« Jésus n'est qu'un prophète » : comprendre l'objection et y répondre avec respect

18/07/2026

Dans presque toute conversation entre chrétiens et musulmans sur la personne de Jésus, une objection revient inlassablement : Jésus ne serait qu'un prophète parmi d'autres, un maillon dans une longue chaîne de messagers envoyés par Dieu, sans statut particulier au-delà de celui-ci. Cette objection mérite d'être prise au sérieux, car elle exprime une conviction sincère, enracinée dans une lecture cohérente de la tradition islamique. Mais elle mérite aussi une réponse claire : la foi chrétienne ne peut pas accueillir cette réduction, non par attachement à une formule, mais parce que les textes eux-mêmes, y compris certains éléments reconnus par la tradition islamique sur Jésus, résistent à cette lecture minimaliste.

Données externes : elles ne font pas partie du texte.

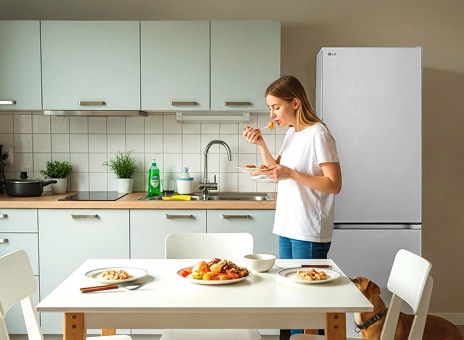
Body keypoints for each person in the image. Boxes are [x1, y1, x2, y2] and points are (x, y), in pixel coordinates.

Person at [242, 75, 342, 335]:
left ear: (295, 102)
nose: (272, 114)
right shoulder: (291, 134)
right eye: (270, 108)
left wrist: (291, 174)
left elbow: (333, 183)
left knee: (306, 303)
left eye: (276, 107)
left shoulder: (319, 134)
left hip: (308, 229)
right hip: (288, 225)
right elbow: (277, 170)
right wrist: (261, 144)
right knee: (290, 298)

Ce que les Évangiles disent de la place unique de Jésus

Pour la foi chrétienne, Jésus n'est pas seulement un homme choisi par Dieu pour transmettre un message, à la manière des grands prophètes de l'Ancien Testament. Il se présente lui-même comme celui qui donne un accès direct et définitif au Père : « Je suis le Chemin, la Vérité et la Vie ; nul ne vient au Père que par moi » (Jn 14,6). Cette parole ne se comprend pas comme celle d'un simple porte-parole transmettant des instructions reçues, mais comme celle de quelqu'un qui s'identifie lui-même au chemin vers Dieu. Le Nouveau Testament, dans son ensemble, le présente aussi comme l'unique médiateur entre Dieu et les hommes (1 Tm 2,5) — non pas un médiateur parmi d'autres, mais le seul. C'est cette unicité de fonction, et non un simple degré supérieur de sainteté ou d'autorité, qui distingue radicalement la place de Jésus dans la foi chrétienne de celle de tout autre envoyé.

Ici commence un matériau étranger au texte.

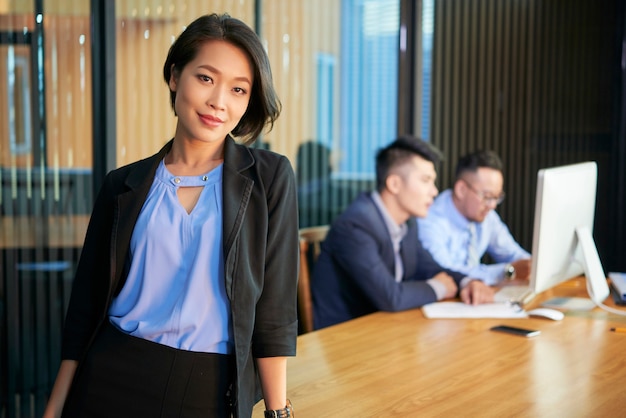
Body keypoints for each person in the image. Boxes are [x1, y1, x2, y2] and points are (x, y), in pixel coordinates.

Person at [43, 13, 298, 418]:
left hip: (210, 387)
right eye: (206, 78)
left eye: (238, 89)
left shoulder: (270, 179)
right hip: (110, 376)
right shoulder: (121, 185)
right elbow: (84, 311)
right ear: (176, 76)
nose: (219, 102)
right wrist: (55, 407)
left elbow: (274, 314)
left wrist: (278, 411)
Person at [311, 135, 494, 330]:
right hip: (343, 339)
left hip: (385, 330)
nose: (434, 191)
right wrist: (438, 287)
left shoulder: (408, 224)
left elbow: (430, 267)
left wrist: (467, 282)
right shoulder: (355, 226)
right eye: (426, 181)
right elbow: (390, 297)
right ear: (394, 184)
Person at [417, 150, 531, 286]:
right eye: (487, 196)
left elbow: (512, 253)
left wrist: (530, 265)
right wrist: (507, 271)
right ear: (461, 190)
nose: (492, 205)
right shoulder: (429, 220)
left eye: (497, 197)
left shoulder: (486, 216)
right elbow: (447, 273)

Des points de rencontre inattendus dans la tradition coranique

Il est intéressant, dans un esprit de dialogue véritable, de noter que le Coran lui-même réserve à Jésus des titres qu'il n'accorde à aucun autre prophète : il le désigne comme « Parole de Dieu » et « Esprit émanant de Lui » (sourate 4, verset 171), et comme « le Messie » (sourate 3, verset 45). De même, Marie, sa mère, y est présentée comme « choisie au-dessus des femmes de l'univers » (sourate 3, verset 42), une distinction qui ne trouve pas d'équivalent pour les épouses ou mères des autres prophètes. Ces éléments ne suffisent évidemment pas, à eux seuls, à fonder une christologie chrétienne : la tradition islamique les interprète dans un cadre théologique très différent, qui exclut toute filiation divine. Mais ils constituent un socle commun précieux pour le dialogue : ils montrent qu'aucune des deux traditions ne considère Jésus comme un prophète simplement ordinaire, et qu'il y a là une singularité reconnue de part et d'autre, même si son interprétation diverge profondément.

Pourquoi les premiers disciples sont allés plus loin qu'un simple respect

Un dernier élément mérite d'être souligné avec mesure. Les premiers disciples de Jésus étaient des Juifs pieux, farouchement attachés au monothéisme le plus strict, pour qui adorer un être humain aurait constitué la faute religieuse la plus grave qui soit. Or ce sont ces mêmes disciples qui, très tôt, adressent à Jésus une adoration jusque-là réservée à Dieu seul, et qui acceptent, pour beaucoup, de payer cette conviction de leur vie. Un tel choix ne s'explique pas facilement si Jésus n'avait été, à leurs yeux, qu'un prophète respecté parmi d'autres : on vénère la mémoire d'un prophète, on ne l'adore pas comme Seigneur. C'est cette rupture qui a scandalisé leurs contemporains juifs bien avant qu'elle ne devienne un point de désaccord avec l'islam, né plusieurs siècles plus tard.

Répondre à cette objection ne consiste donc pas à minimiser la sincérité de la foi musulmane envers Jésus, ni à chercher à « gagner » un débat en accumulant des versets. Il s'agit plutôt d'inviter l'interlocuteur à approfondir une question qu'il pose souvent sans en avoir mesuré toute la portée : pourquoi les textes fondateurs, y compris ceux qu'il tient lui-même pour sacrés, réservent-ils à Jésus une place que nul autre prophète ne reçoit ? C'est en creusant honnêtement cette question, plus que dans l'opposition frontale, que le dialogue peut avancer.